I have an asp.net (C#) set up to authenticate with LDAP. Everything works fine, I can log in with any users in our directory. The thing is, I need to restrict certain pages to people in specific groups. I'm using the login view + the account folder approach.

My website design is simple, it has three pages, one is viewable for everyone (outside of the account folder), the two others require authentication. I want one group to have access to both web pages, and a second group to have access to only ONE of the pages.

I've tried:

String group = "group";
if (!User.IsInRole(group)) {
    Response.Redirect("login.aspx");
}

But no matter what my user isn't in that group. I have an LDAP browser on and I know for SURE I'm in the group. The LDAP browser shows "memberOf" and "CN=group".

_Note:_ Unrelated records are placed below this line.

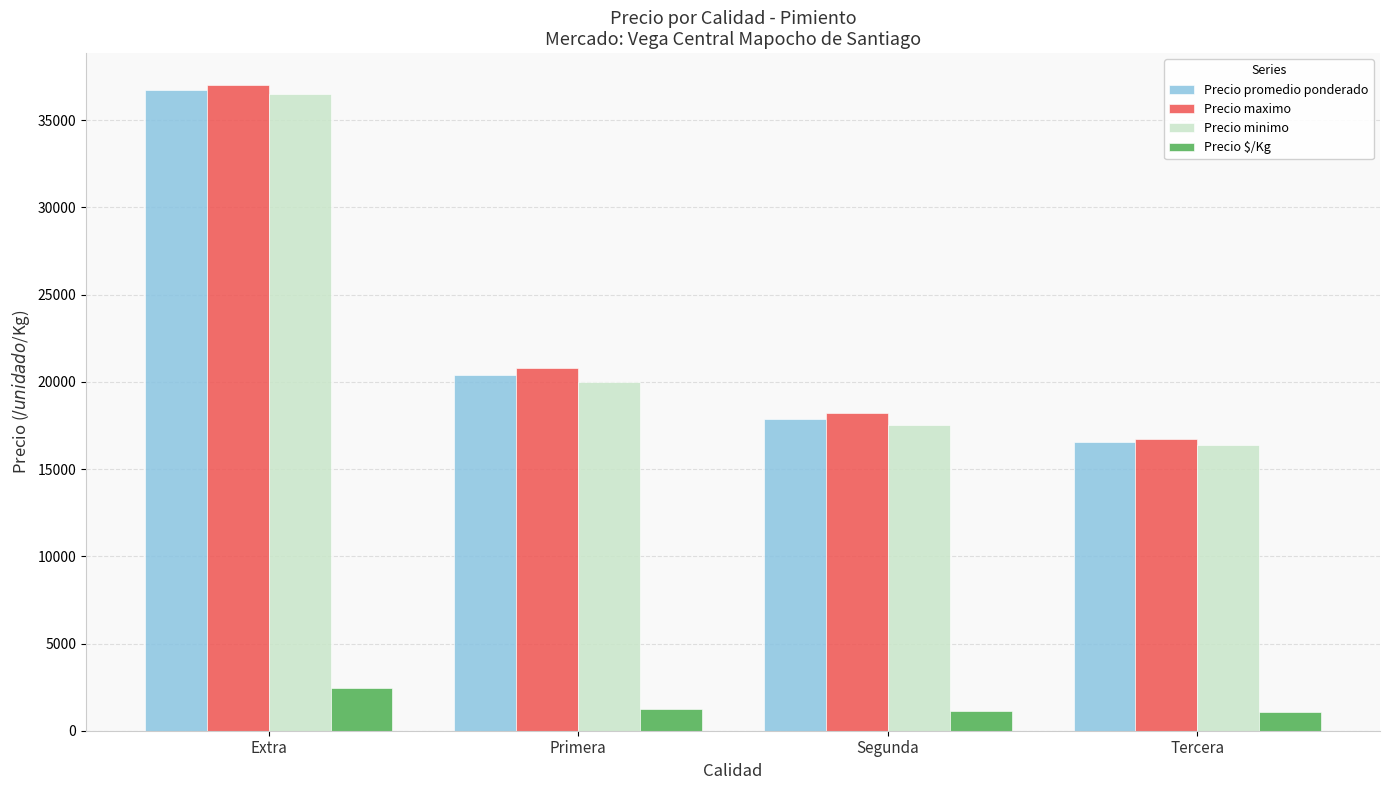

What is the highest value of the Precio $/Kg series?

2449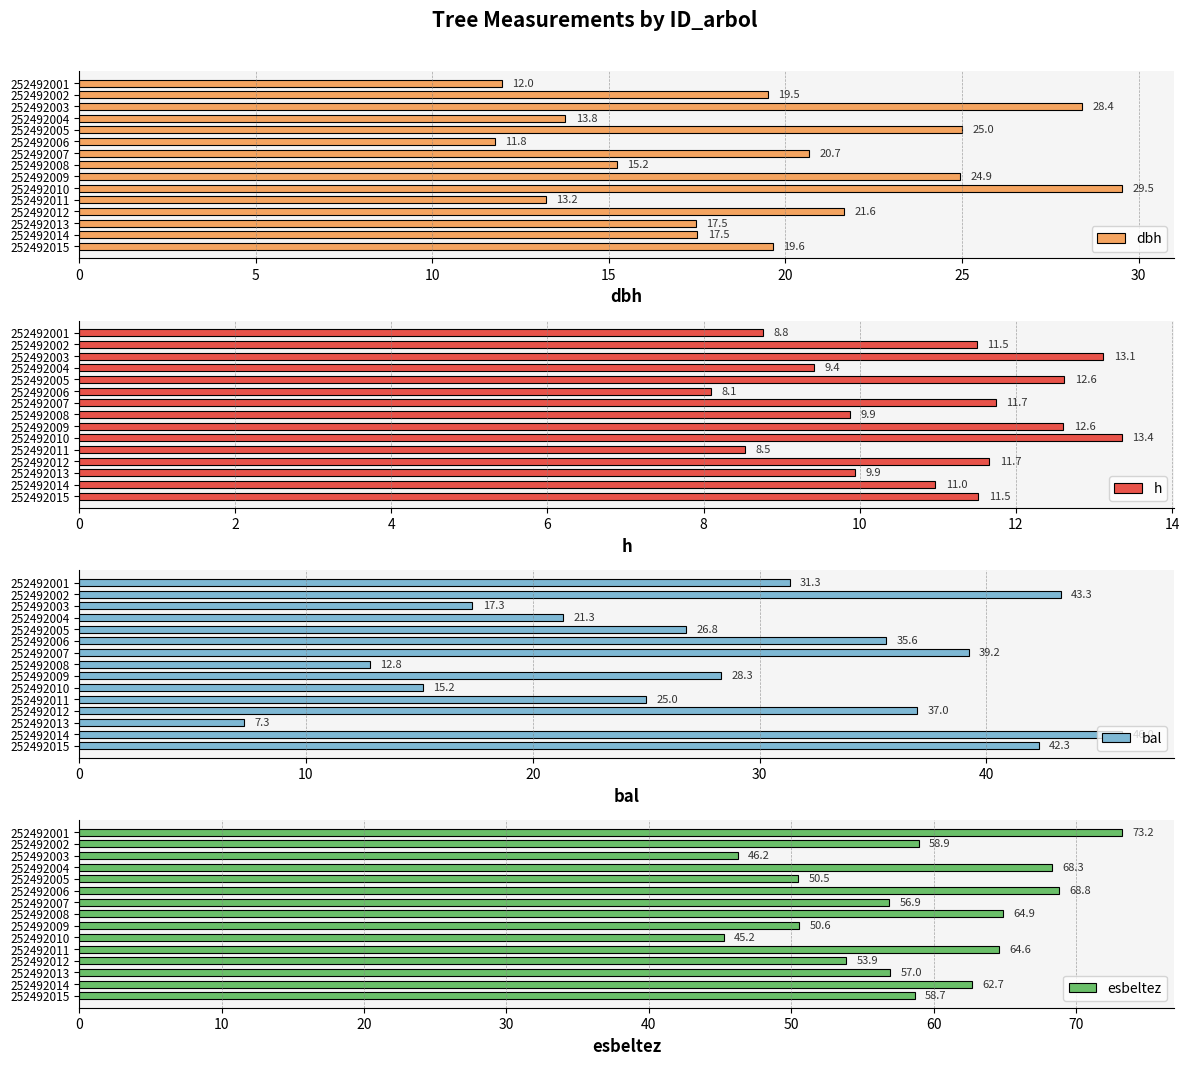

The value of esbeltez at 252492008 is 64.9. True or false?

True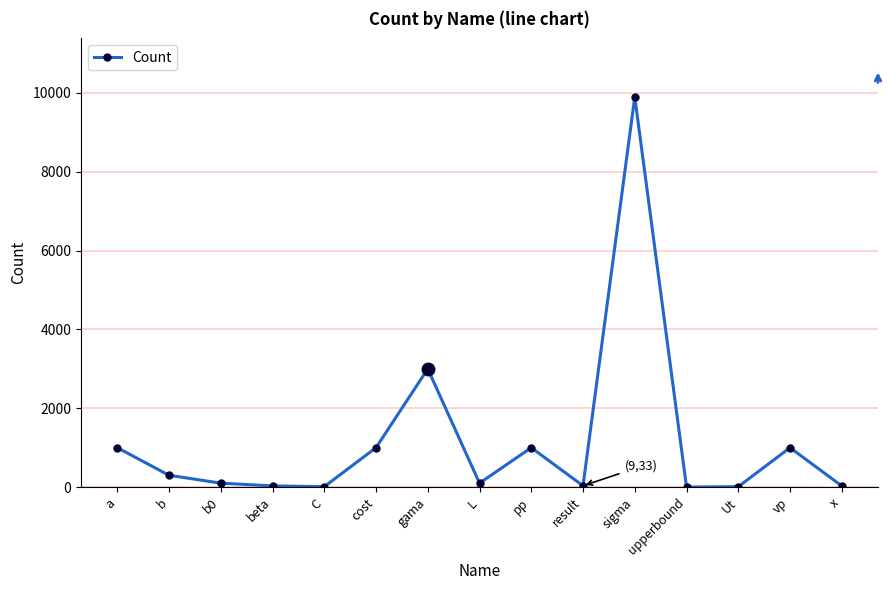

What is the approximate value at gama?

3000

Is there something I'm doing wrong?

Have you tried adding the domain name?

You could also implement this using the App.Config: http://bytes.com/topic/asp.net/answers/300187-web-config-authorization-help

Edit:

Here is a better link for role-based security in ASP.NET using the App.Config.

When you create your FormsAuthenticationTicket for the user, the UserData is what specifies the "Role(s)" for that user.

http://msdn.microsoft.com/en-us/library/system.web.security.formsauthenticationticket.aspx

Just for example:

FormsAuthenticationTicket authTicket = new FormsAuthenticationTicket(1,
    username, DateTime.Now, DateTime.Now.AddMinutes(30),
    isPersist, "group");

//I'll add more example code for the sake of completing the example
string encryptTick = FormsAuthentication.Encrypt(authTicket);
HttpCookie cookie = new HttpCookie(FormsAuthentication.FormsCookieName,
                encryptTick);
if (isPersist)
    cookie.Expires = authTicket.Expiration;
Response.Cookies.Add(cookie);

This should allow your code above to work.

If you are using Integrated Authentication against your domain, and you've set impersonation to true, you can lock down areas of your application by removing AS.NET (and any other global groups) from having permissions to the directory, and add in the designated AD groups you want to have access.

I would definitely document this, as I inherited a system that used this method and it tripped me up for a few hours figuring out where the Access Control was enforced.